Hi @Shahe how are you?
The standard way of doing so is to first configure your spark to enable Prometheus using:
spark.ui.prometheus.enabled true
spark.metrics.namespace <app_name>
We recommend replacing <app_name> with job names for job clusters.
Then, create an init script and attach to the cluster
dbutils.fs.put("dbfs:/dlyle/install-prometheus.sh",
"""
#!/bin/bash
cat <<EOF > /databricks/spark/conf/metrics.properties
*.sink.prometheusServlet.class=org.apache.spark.metrics.sink.PrometheusServlet
*.sink.prometheusServlet.path=/metrics/prometheus
master.sink.prometheusServlet.path=/metrics/master/prometheus
applications.sink.prometheusServlet.path=/metrics/applications/prometheus
EOF
cat >/databricks/driver/conf/00-custom-spark.conf <<EOF
[driver] {
spark.sql.streaming.metricsEnabled = "true"
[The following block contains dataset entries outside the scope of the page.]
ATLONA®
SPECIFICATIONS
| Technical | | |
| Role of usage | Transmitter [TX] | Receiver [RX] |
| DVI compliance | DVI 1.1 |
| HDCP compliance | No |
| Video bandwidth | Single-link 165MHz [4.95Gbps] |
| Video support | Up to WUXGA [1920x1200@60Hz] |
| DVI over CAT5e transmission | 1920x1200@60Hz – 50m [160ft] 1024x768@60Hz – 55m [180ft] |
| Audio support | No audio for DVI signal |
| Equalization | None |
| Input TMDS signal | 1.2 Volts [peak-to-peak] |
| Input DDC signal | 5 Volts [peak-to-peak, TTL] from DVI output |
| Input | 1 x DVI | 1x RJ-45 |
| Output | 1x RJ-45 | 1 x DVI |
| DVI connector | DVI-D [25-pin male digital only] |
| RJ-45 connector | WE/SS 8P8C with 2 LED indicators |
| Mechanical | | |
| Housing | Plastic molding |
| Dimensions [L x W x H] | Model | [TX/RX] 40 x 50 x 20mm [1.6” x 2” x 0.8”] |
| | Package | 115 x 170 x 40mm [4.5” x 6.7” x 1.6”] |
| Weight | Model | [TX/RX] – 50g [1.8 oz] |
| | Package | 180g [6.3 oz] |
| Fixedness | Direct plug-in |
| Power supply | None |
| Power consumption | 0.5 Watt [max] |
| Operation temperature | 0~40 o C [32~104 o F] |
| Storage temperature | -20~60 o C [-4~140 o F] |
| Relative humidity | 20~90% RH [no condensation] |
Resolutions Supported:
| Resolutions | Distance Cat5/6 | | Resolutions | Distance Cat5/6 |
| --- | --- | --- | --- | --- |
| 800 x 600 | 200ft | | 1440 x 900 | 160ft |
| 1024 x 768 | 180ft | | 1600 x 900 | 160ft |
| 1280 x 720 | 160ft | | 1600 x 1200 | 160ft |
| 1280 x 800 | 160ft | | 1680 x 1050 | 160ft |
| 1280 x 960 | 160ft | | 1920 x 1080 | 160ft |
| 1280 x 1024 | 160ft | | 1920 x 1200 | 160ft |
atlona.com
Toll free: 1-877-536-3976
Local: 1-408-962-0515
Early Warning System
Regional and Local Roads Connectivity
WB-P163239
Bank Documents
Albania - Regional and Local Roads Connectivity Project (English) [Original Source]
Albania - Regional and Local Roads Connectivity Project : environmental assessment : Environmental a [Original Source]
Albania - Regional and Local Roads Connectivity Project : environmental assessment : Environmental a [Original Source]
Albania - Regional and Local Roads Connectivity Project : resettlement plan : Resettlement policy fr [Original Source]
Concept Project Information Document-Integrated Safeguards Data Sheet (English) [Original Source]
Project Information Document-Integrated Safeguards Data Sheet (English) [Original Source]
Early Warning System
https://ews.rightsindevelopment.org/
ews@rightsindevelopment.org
spark.metrics.appStatusSource.enabled = "true"
}
EOF
""", True)
Confirm the driver port by running:
spark.conf.get("spark.ui.port")
Make a note of the driver port. You'll need this when setting up the scrape target.
-
Generate a personal access token as shown here
-
Add the following to your prometheus_values.yaml
extraScrapeConfigs: |
- job_name: '<cluster_name>'
metrics_path: /driver-proxy-api/o/0/<cluster_id>/<spark_ui_port>/metrics/prometheus/
static_configs:
- targets:
- <workspace_url>
authorization:
# Sets the authentication type of the request.
type: Bearer
credentials: <personal access token>
Update your helm installation: helm upgrade <installation_name - i.e. dlyle-prometheus> -f prometheus_values.yaml -n <namespace - i.e. prometheus-monitoring> --create-namespace prometheus-community/prometheus
Prometheus server has a sidecar container that should automatically update the config. You can also force a restart: kubectl rollout restart deployment <installation_name> -n <namespace>
At this point, you should be able to see your cluster as a scrape target in Prometheus server.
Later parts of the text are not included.